German airline Lufthansa announced on Thursday that it would significantly cut back on the number of flights to Tel Aviv as early as October, this due to its "effort to increase the global profitability of the fleet's activities.
The cuts will mean a 15% decrease in the seat capacity on the airline's flights to and from Israel due to a move to Airbus A321 models.
It should be noted that the Airbus models which will be used on the Israel-Germany routes from October will not be equipped with entertainment systems.
The surprising move is being carried out due Lufthansa's accumulating future reservations which currently stands at 168 planes worth Euro 17 billion ($20.83 billion).
Within the framework of the perennial preparations of this investment, it was decided that planes that serve long haul routes will only be operated on longer routes and not on relatively short routes like the Frankfurt-Tel Aviv and Munich-Tel Aviv routes.
Thus, from the next winter season (beginning on October 28, 2012) Lufthansa flights from Frankfurt and Munich to Tel Aviv (and back) will be operated by Airbus A321 models.
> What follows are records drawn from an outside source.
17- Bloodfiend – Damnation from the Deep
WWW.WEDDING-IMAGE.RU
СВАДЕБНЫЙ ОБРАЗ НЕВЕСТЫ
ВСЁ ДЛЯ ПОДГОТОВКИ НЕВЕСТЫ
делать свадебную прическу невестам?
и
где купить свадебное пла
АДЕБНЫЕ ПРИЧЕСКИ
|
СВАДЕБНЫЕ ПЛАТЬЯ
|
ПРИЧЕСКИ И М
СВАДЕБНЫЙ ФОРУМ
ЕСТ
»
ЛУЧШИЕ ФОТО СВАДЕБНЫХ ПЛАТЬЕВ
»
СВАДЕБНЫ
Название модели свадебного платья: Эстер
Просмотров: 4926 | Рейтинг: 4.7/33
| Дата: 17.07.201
An Airbus A320 is already in use on the Berlin-Tel Aviv route.
A Lufthansa spokesman told Ynet: "Lufthansa is joining other airlines around the world with narrow-body aircrafts. This is a 15% cut in seat capacity on the planes and the reason for it is that the company is investing huge amounts in new planes and must prepare itself financially for the move."
The company further noted: "The Israeli market was always and will continue to always be of the utmost importance to Lufthansa.
"Lufthansa intends to continue and increase the flights to and from Israel and will approach the German authorities in order to reopen the aviation agreements between Israel and Germany so that it would be able to add flights on existing routes and open new routes.
"The company hopes that in the near future it will be able to offer its customers four to five daily flights on routes between Israel and Germany."